Die Gläubigerin hat ein Interesse daran, die begehrte Auskunft zeitnah zu bekommen, um Maßnahmen treffen zu können, um den patentverletzenden Zustand zu beenden.
Grundsätzlich kann davon ausgegangen werden, dass eine Partei, die in einem erstinstanzlichen Urteil zu einer Auskunfts- und Rechnungslegung verurteilt wird, diesem Gebot nachkommt, soweit die weiteren Vollstreckungsvoraussetzungen vorliegen. Soweit es insofern Unklarheiten und Verzögerungen gibt, kann ggf. die Verhängung eines Zwangsgeldes dazu führen, dass sich diese Partei ihrer Pflichten bewusst wird.
Innerhalb des Rahmens von § 308 ZPO steht die Wahl zwischen Zwangsgeld um Zwangshaft im Ermessen des Gerichts. Bei der Wahl des Zwangsmittels gilt der Verhältnismäßigkeitsgrundsatz, folglich ist die Zwangshaft so lange nicht zu verhängen, als ein Zwangsgeld ausreichend erscheint, um den Willen des Schuldners zu beugen (Gruber, MüKoZPO, 7. Auflage, § 888 Rn. 29). Daher wird in aller Regel zuerst ein Zwangsgeld verhängt werden, weil eine sofortige Verhängung einer Zwangshaft unverhältnismäßig wäre.
Dies kann aber nicht dazu führen, dass der Schuldner faktisch seinen Pflichten dadurch entgeht, dass er die Vollstreckung des zuerst verhängten Zwangsgeldes herauszögert. Insofern ist insbesondere zu sehen, dass der maximale Zwangsgeldbetrag in Höhe von 25.000 Euro so niedrig ist, dass er gegenüber international tätigen Unternehmen in tatsächlicher Hinsicht keine Sanktions- oder Beugewirkung hat.

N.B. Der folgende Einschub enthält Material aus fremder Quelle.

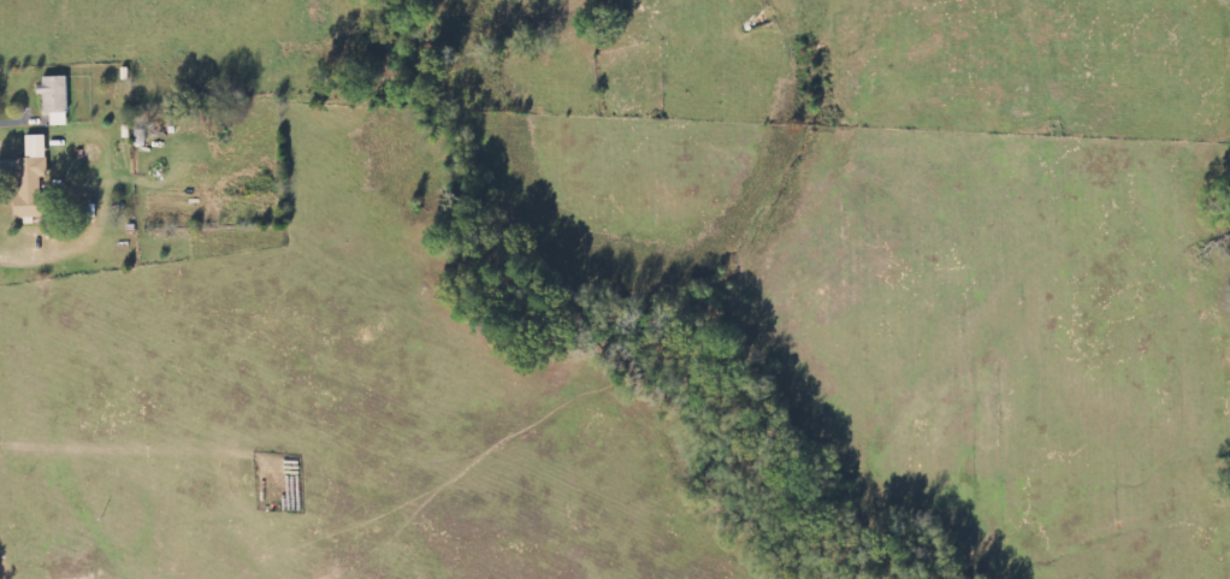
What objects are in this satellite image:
building: (57, 100)
building: (33, 180)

Deshalb muss es möglich sein, dass nach einem wirkungslos verhängten Zwangsgeld ohne weiteres Zwangshaft verhängt werden kann, um dem Auskunftsschuldner seine Pflichten bewusst zu machen. Allerdings setzt die Verhängung einer Zwangshaft eine wertende Entscheidung des zur Vollstreckung angerufenen Gerichts voraus. In der Regel wird eine Zwangshaft nur dann verhängt werden können, wenn der Schuldner seine Pflichten besonders grob verletzt hat. Dies wird bei einer im Raume stehenden Auskunftspflicht zumeist nur dann der Fall sein, wenn nur derart rudimentäre Auskünfte erteilt werden, dass im Kern eine vollständige Verweigerungshaltung vorliegt.
Die Parteien erhalten Gelegenheit zur Stellungnahme von 2 Wochen.